Monday, March 26, 2012

The weed everyone's asking about

Four times in the last week, people have asked me to identify a particular weed. By the third time, I knew the answer before seeing the plant. So, I figured I would share the plant here, because there are certainly others who are wondering about this little botanical invader and maybe this post will help.

When today's email, with photos, came in, I decided I had better make a few images of the offending plant of my own. So I waltzed on out the door of my office building and into this slightly weedy flowerbed twenty feet away.

Within seconds, I had found examples of the weed du jour: hairy bittercress, Cardamine hirsuta. It's not a big thing - the little basal rosette of leaves isn't even as big around as your palm, and the flowering stems only rise six inches or so. While not on the size scale of kudzu or bush honeysuckle, hairy bittercress can be prolific and sometimes dominates yards and gardens. Thus, it becomes offensive to those who wish a manicured landscape.

Hairy bittercress is a member of the mustard family (Brassicaceae), and some of the mustards are quite adept at being weedy. Indeed, members of this family may be among the first plants to jump the garden fence and establish themselves as weeds back in the Old World. This plant, like so many others in our nonnative weed flora, are of Eurasian origin, and have long been adapted to landscapes highly disturbed by people. When hairy bittercress and others of its ilk made their way to the New World, they found a ready niche in our disturbed habitats - like your yard, or flowerbed.

This species is a winter annual, and those little rosettes of leaves are often evident from late fall on through the winter. This growth habit enables the plants to pop forth early in the spring, and burst into flower and fruit with vigor before most other plants have reached the reproductive stage.

Tiny white flowers are borne at the summit of stems that support only a few cauline (stem) leaves. The leaves are pinnately dissected, meaning the leaf is divided into smaller segments that branch from either side.

This is a typical hairy bittercress flowering stem, showing flowers and fruit at the summit, and two cauline leaves adorning a largely naked stem. Close inspection would reveal scattered hairs on the leaves, especially around their bases, which helps distinguish this species from one or two similar but non-invasive species.

The tubular pods that project nearly straight upwards are the fruit, which are termed siliques in mustard-speak. Hairy bittercress is a prolific fruiter, and each silique contains many tiny seeds. One plant can carpet bomb its immediate environment with its embryonic spawn. These seeds seem to have a high rate of fertility, thus a few plants can quickly turn into many.

Hairy bittercress has been around ever since I began botanical field work around 1990. But it surely has become much more abundant since then. The first Franklin County, Ohio collection dates to 1898, but back then it would have been a seldom-seen oddity. By 1991, the mustard had been collected in at least 29 Ohio counties, but definitely was scarcer than today, and I'm confident that it is easily found now in all 88 of our counties. No one collected this plant in Michigan until 1976, but I'm sure it isn't hard to find up there now.

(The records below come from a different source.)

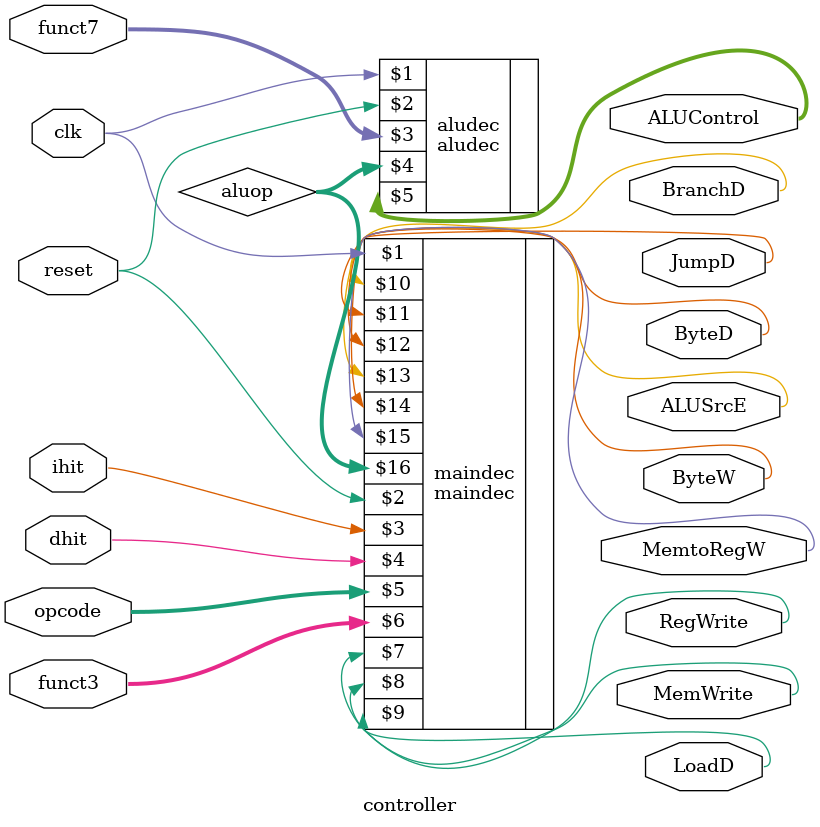
<source format=v>
`include "maindec.v"
`include "aludec.v"

module controller(input clk, reset, ihit, dhit,
                  input [6:0] opcode,
                  input [2:0] funct3,
                  input [6:0] funct7,
                  output RegWrite, MemWrite, LoadD, BranchD, JumpD, ByteD, ALUSrcE, ByteW, MemtoRegW,
                  output [2:0] ALUControl);

wire [1:0] aluop;

maindec maindec(clk, reset, ihit, dhit, opcode, funct3, RegWrite, MemWrite, LoadD, BranchD, JumpD, ByteD, ALUSrcE, ByteW, MemtoRegW, aluop);

aludec aludec(clk, reset, funct7, aluop, ALUControl);

always @(negedge clk)
begin
    $display("At %d:", $time);
    $display("CONTROLLER: funct3=%b, funct7=%b, opcode=%b, RegWrite=%b, MemWrite=%b, LoadD=%b, ByteD=%b, ALUSrcE=%b, ByteW=%b, MemtoRegW=%b, aluop=%b, ALUControl=%b"
             , funct3, funct7, opcode, RegWrite, MemWrite, LoadD, ByteD, ALUSrcE, ByteW, MemtoRegW, aluop, ALUControl);
    $display("------------------------------------------------------------------------------------------------------------------");

end

endmodule

</source>
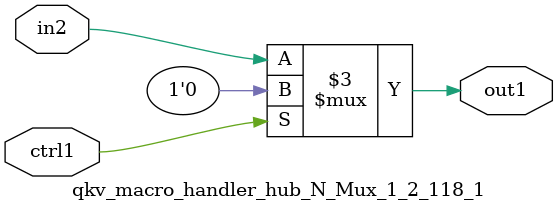
<source format=v>

`timescale 1ps / 1ps


module qkv_macro_handler_hub_N_Mux_1_2_118_1( in2, ctrl1, out1 );

    input in2;
    input ctrl1;
    output out1;
    reg out1;

    
    // rtl_process:qkv_macro_handler_hub_N_Mux_1_2_118_1/qkv_macro_handler_hub_N_Mux_1_2_118_1_thread_1
    always @*
      begin : qkv_macro_handler_hub_N_Mux_1_2_118_1_thread_1
        case (ctrl1) 
          1'b1: 
            begin
              out1 = 1'b0;
            end
          default: 
            begin
              out1 = in2;
            end
        endcase
      end

endmodule



</source>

Why is hairy bittercress becoming so prolific? In a word, nurseries. Many of the first collections in the "wild" come from greenhouses and nurseries, where hairy bittercress would pop up as a weed. Such a growing environment sets the stage for an eventual massive escape. The tiny, prolific seeds easily adhere to feet, digging implements, and anything else they come into contact with. Thus, the soil that nursery stock is planted and transported in eventually becomes infested with hairy bittercress seed.

As localized infestations become more severe, the plants are more easily spread, not only in the local yardscape but also to new sites. Before long a giant mustardish snowball is rolling downhill and out of control, casting seeds far and wide. And now, we are at the point where there is such a proliferation of hairy bittercress that nearly everyone notices the plants.

Fortunately, because of their diminutive stature and propensity for growing in open, already highly disturbed environments, Cardamine hirsuta does not cause much harm to most natural areas. That's not to say that it can't; infestation of a habitat SUCH AS THIS could be very bad for some of our highly specialized native mustards.

I'm afraid hairy bittercress will be the bane of many a gardener for some time to come.

4 comments:

Trendle Ellwood said...

Thank you once again Jim! I was just getting ready to look this plant up in my wildflower guide. Two different people have asked me about it too, it seems to often be confused with chickweed.

zippiknits...sometimes said...

We haven't seen this one ... yet. I hope we don't.

We keep a weedy garden through the time that bird migrations are over for Spring. So I am always scouting out the weed patch.

Chris and Ricky said...

Thank you!! Our gardens are full of this weed! I have never seen so much of it, but at least now I know what to call it.

Jared said...

AWESOME. Just yesterday I wondered what all those weeds were, and came home from work to see that my dad have picked tons of the stuff from our landscaping. Now I know what it is! My book refers to it as "hoary bittercress" but a quick google revealed both to be accepted. Neat!